This is work in progress
- The ELF Format
- Position-Independent Code/Executable (PIC/PIE)
- OS Kernel loading an executable
- dynamic linking::an overview
- dynamic linking::relocation and loading shared objects
- dynamic linking::structures
- dynamic linking::functions
- dynamic linking::resolving symbols at runtime
- symbol table: get a taste
- Beyond ELF: a.out format
- Beyond ELF: Object oriented, overloading and dispatch tables …
- other readings:
NOTE: the term function, (sub)routine and procedure are used interchangeably
DISCLAIMER: TEXT BASED OF AND/OR HEAVILY COPIED FROM SEVERAL ARTICLES 1 2 which I hold no copyright of. This post is just me parsing and understanding the materials I read and serves only as my own note. This post is shared under CC BY-SA 4.0.
# The ELF Format
Some details here, see also the TIS specs3 for completeness.
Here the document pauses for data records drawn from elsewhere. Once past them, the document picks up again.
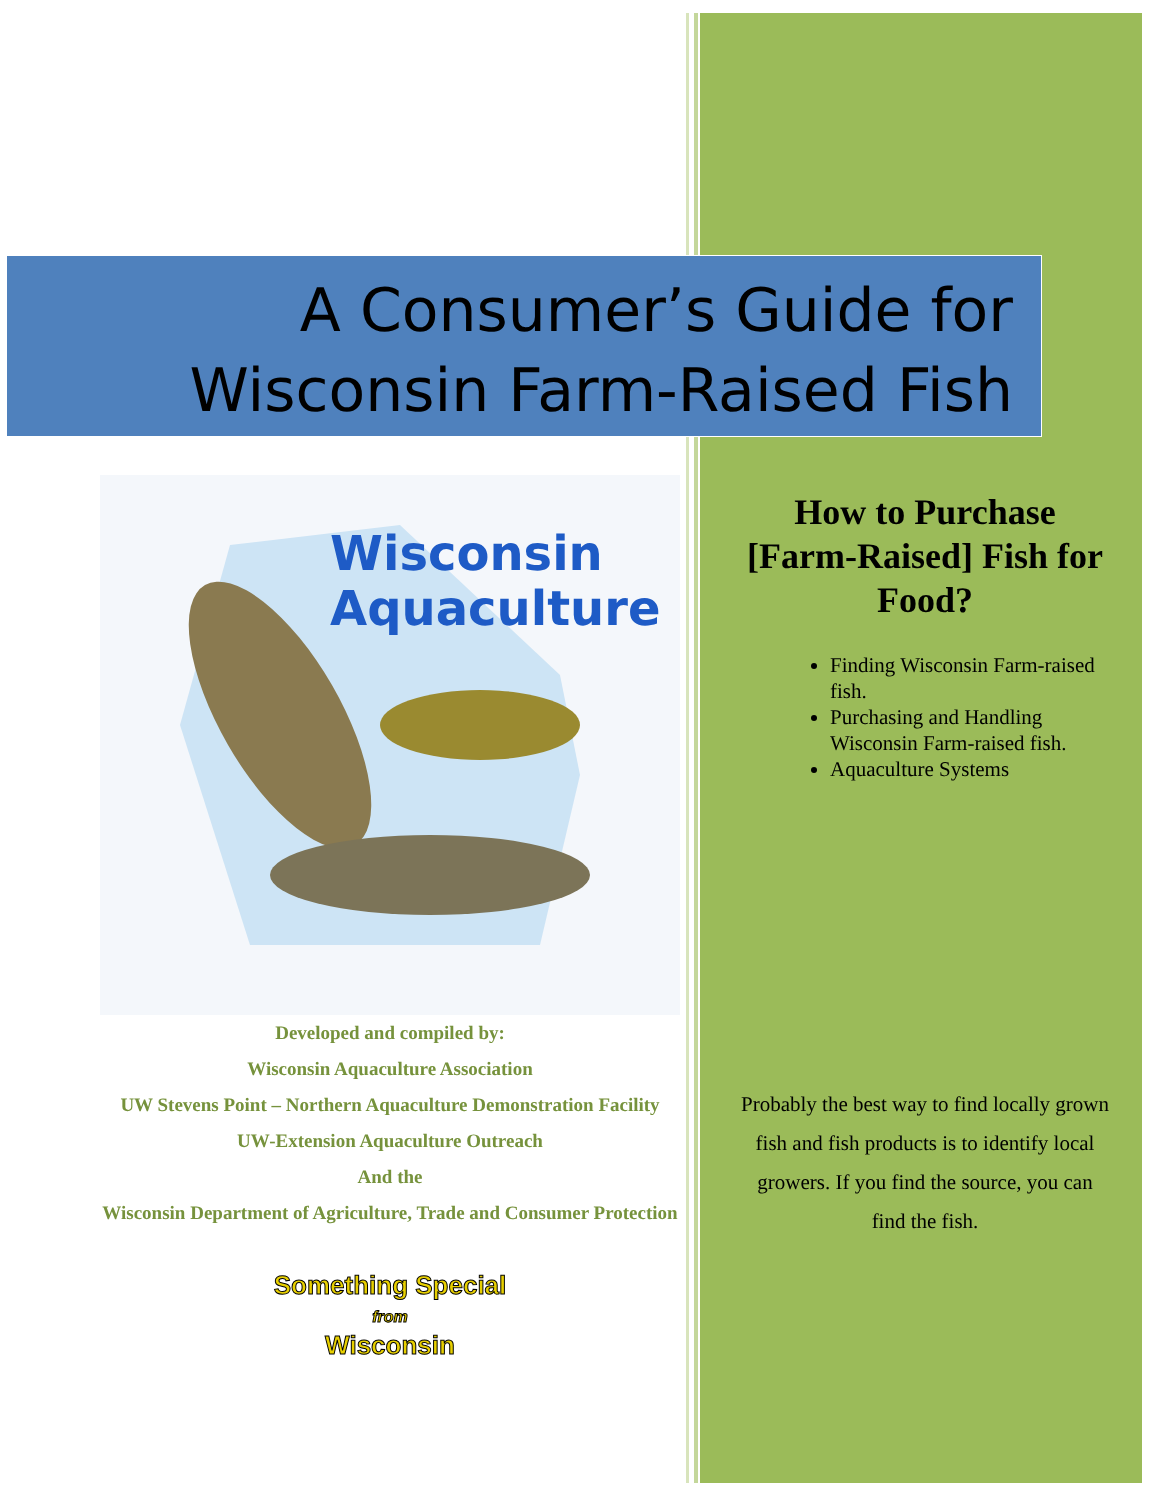A Consumer’s Guide for
Wisconsin Farm-Raised Fish
Wisconsin
Aquaculture
Developed and compiled by:
Wisconsin Aquaculture Association
UW Stevens Point – Northern Aquaculture Demonstration Facility
UW-Extension Aquaculture Outreach
And the
Wisconsin Department of Agriculture, Trade and Consumer Protection
Something Special
from
Wisconsin
How to Purchase [Farm-Raised] Fish for Food?
Finding Wisconsin Farm-raised fish.
Purchasing and Handling Wisconsin Farm-raised fish.
Aquaculture Systems
Probably the best way to find locally grown fish and fish products is to identify local growers. If you find the source, you can find the fish.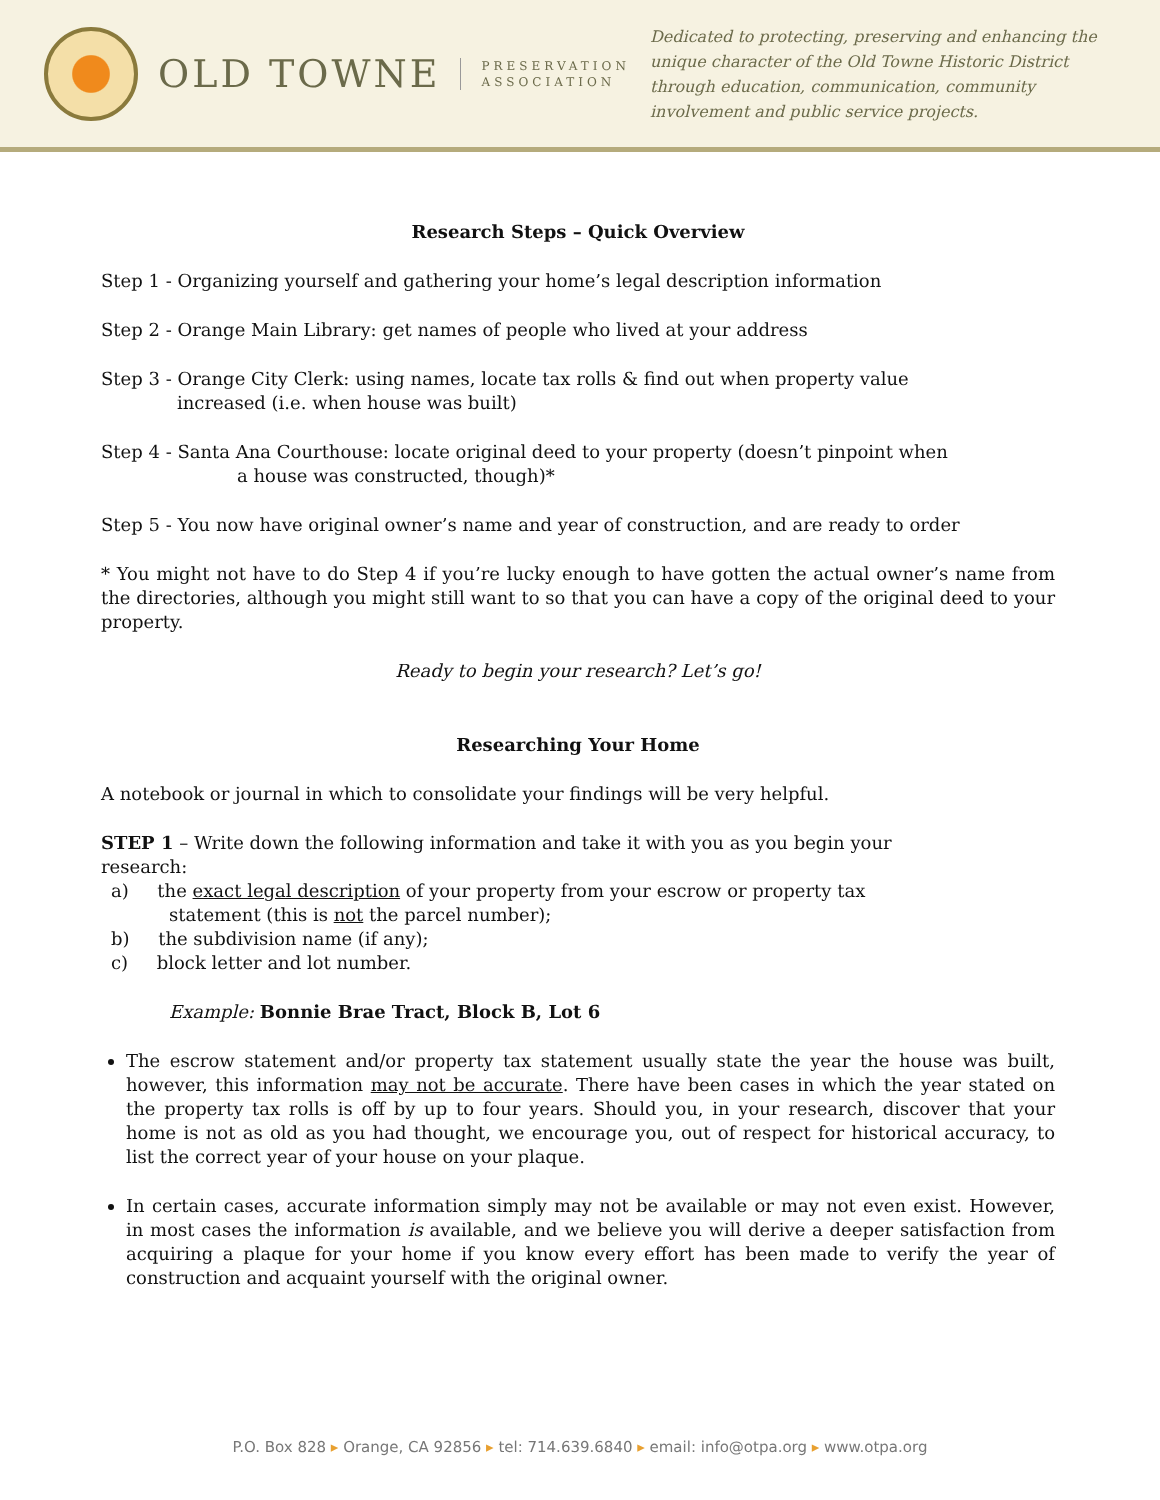OLD TOWNE PRESERVATION
ASSOCIATION
Dedicated to protecting, preserving and enhancing the unique character of the Old Towne Historic District through education, communication, community involvement and public service projects.
Research Steps – Quick Overview
Step 1 - Organizing yourself and gathering your home’s legal description information
Step 2 - Orange Main Library: get names of people who lived at your address
Step 3 - Orange City Clerk: using names, locate tax rolls & find out when property value
increased (i.e. when house was built)
Step 4 - Santa Ana Courthouse: locate original deed to your property (doesn’t pinpoint when
a house was constructed, though)*
Step 5 - You now have original owner’s name and year of construction, and are ready to order
* You might not have to do Step 4 if you’re lucky enough to have gotten the actual owner’s name from the directories, although you might still want to so that you can have a copy of the original deed to your property.
Ready to begin your research? Let’s go!
Researching Your Home
A notebook or journal in which to consolidate your findings will be very helpful.
STEP 1 – Write down the following information and take it with you as you begin your
research:
a) the exact legal description of your property from your escrow or property tax
statement (this is not the parcel number);
b) the subdivision name (if any);
c) block letter and lot number.
Example: Bonnie Brae Tract, Block B, Lot 6
The escrow statement and/or property tax statement usually state the year the house was built, however, this information may not be accurate. There have been cases in which the year stated on the property tax rolls is off by up to four years. Should you, in your research, discover that your home is not as old as you had thought, we encourage you, out of respect for historical accuracy, to list the correct year of your house on your plaque.
In certain cases, accurate information simply may not be available or may not even exist. However, in most cases the information is available, and we believe you will derive a deeper satisfaction from acquiring a plaque for your home if you know every effort has been made to verify the year of construction and acquaint yourself with the original owner.
P.O. Box 828 ▸ Orange, CA 92856 ▸ tel: 714.639.6840 ▸ email: info@otpa.org ▸ www.otpa.org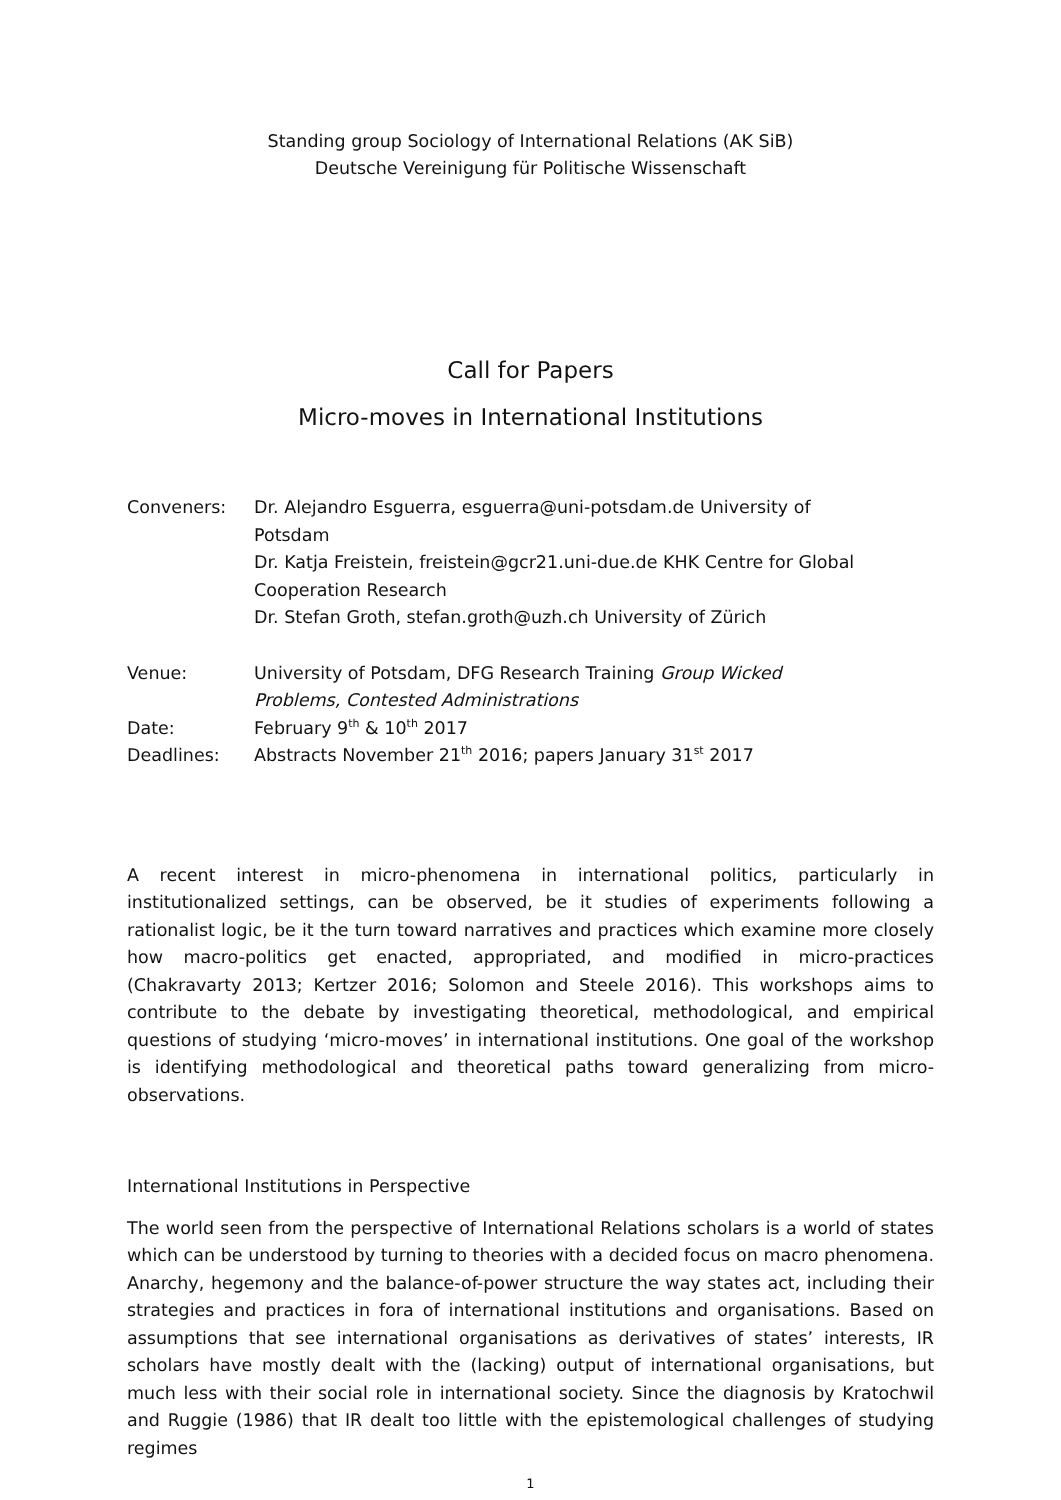Standing group Sociology of International Relations (AK SiB)
Deutsche Vereinigung für Politische Wissenschaft
Call for Papers
Micro-moves in International Institutions
| Conveners: | Dr. Alejandro Esguerra, esguerra@uni-potsdam.de University of Potsdam Dr. Katja Freistein, freistein@gcr21.uni-due.de KHK Centre for Global Cooperation Research Dr. Stefan Groth, stefan.groth@uzh.ch University of Zürich |
| Venue: | University of Potsdam, DFG Research Training Group Wicked Problems, Contested Administrations |
| Date: | February 9<sup>th</sup> & 10<sup>th</sup> 2017 |
| Deadlines: | Abstracts November 21<sup>th</sup> 2016; papers January 31<sup>st</sup> 2017 |
A recent interest in micro-phenomena in international politics, particularly in institutionalized settings, can be observed, be it studies of experiments following a rationalist logic, be it the turn toward narratives and practices which examine more closely how macro-politics get enacted, appropriated, and modified in micro-practices (Chakravarty 2013; Kertzer 2016; Solomon and Steele 2016). This workshops aims to contribute to the debate by investigating theoretical, methodological, and empirical questions of studying ‘micro-moves’ in international institutions. One goal of the workshop is identifying methodological and theoretical paths toward generalizing from micro-observations.
International Institutions in Perspective
The world seen from the perspective of International Relations scholars is a world of states which can be understood by turning to theories with a decided focus on macro phenomena. Anarchy, hegemony and the balance-of-power structure the way states act, including their strategies and practices in fora of international institutions and organisations. Based on assumptions that see international organisations as derivatives of states’ interests, IR scholars have mostly dealt with the (lacking) output of international organisations, but much less with their social role in international society. Since the diagnosis by Kratochwil and Ruggie (1986) that IR dealt too little with the epistemological challenges of studying regimes
1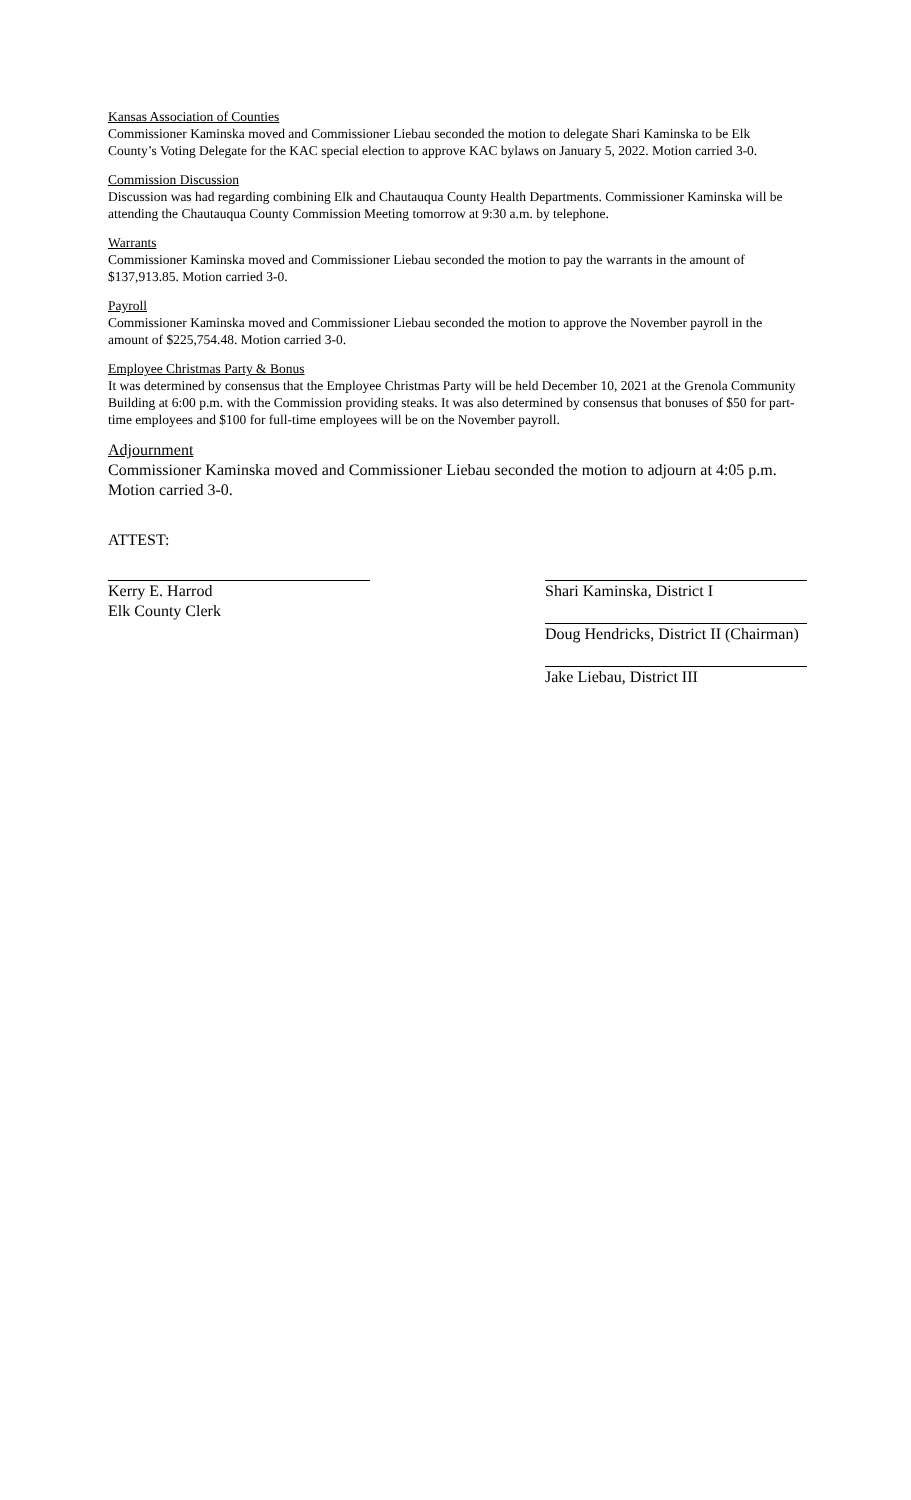Kansas Association of Counties
Commissioner Kaminska moved and Commissioner Liebau seconded the motion to delegate Shari Kaminska to be Elk County’s Voting Delegate for the KAC special election to approve KAC bylaws on January 5, 2022. Motion carried 3-0.
Commission Discussion
Discussion was had regarding combining Elk and Chautauqua County Health Departments. Commissioner Kaminska will be attending the Chautauqua County Commission Meeting tomorrow at 9:30 a.m. by telephone.
Warrants
Commissioner Kaminska moved and Commissioner Liebau seconded the motion to pay the warrants in the amount of $137,913.85. Motion carried 3-0.
Payroll
Commissioner Kaminska moved and Commissioner Liebau seconded the motion to approve the November payroll in the amount of $225,754.48. Motion carried 3-0.
Employee Christmas Party & Bonus
It was determined by consensus that the Employee Christmas Party will be held December 10, 2021 at the Grenola Community Building at 6:00 p.m. with the Commission providing steaks. It was also determined by consensus that bonuses of $50 for part-time employees and $100 for full-time employees will be on the November payroll.
Adjournment
Commissioner Kaminska moved and Commissioner Liebau seconded the motion to adjourn at 4:05 p.m. Motion carried 3-0.
ATTEST:
Kerry E. Harrod
Elk County Clerk
Shari Kaminska, District I
Doug Hendricks, District II (Chairman)
Jake Liebau, District III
Basically, the ELF format contains
-
a magic number (included the file header) identifying the file format, hex
7f 45 4c 46
or ascii.ELF
-
an elf file header at the beginning of the file, describing the binary file itself, e.g. architecture, OS ABI, type (REL/EXEC/DYN …), entry point, offset of other parts (prog header, sec header…).
[+] click to expand elf file header example
$ readelf -h /usr/bin/ls ELF Header: Magic: 7f 45 4c 46 02 01 01 00 00 00 00 00 00 00 00 00 Class: ELF64 Data: 2's complement, little endian Version: 1 (current) OS/ABI: UNIX - System V ABI Version: 0 Type: DYN (Position-Independent Executable file) Machine: Advanced Micro Devices X86-64 Version: 0x1 Entry point address: 0x5130 Start of program headers: 64 (bytes into file) Start of section headers: 136128 (bytes into file) Flags: 0x0 Size of this header: 64 (bytes) Size of program headers: 56 (bytes) Number of program headers: 13 Size of section headers: 64 (bytes) Number of section headers: 28 Section header string table index: 27
-
a program header table specifying how the program should be loaded. Important are:
PT_LOAD
: describes segments of the program (to be loaded into memory)PT_INTERP
: if present, indentifies the needed dynamic linker.GNU_STACK
: if present, indicates whether the program’s stack should be executable.
Note that multiple sections can be combined into one segment if they share the same properties.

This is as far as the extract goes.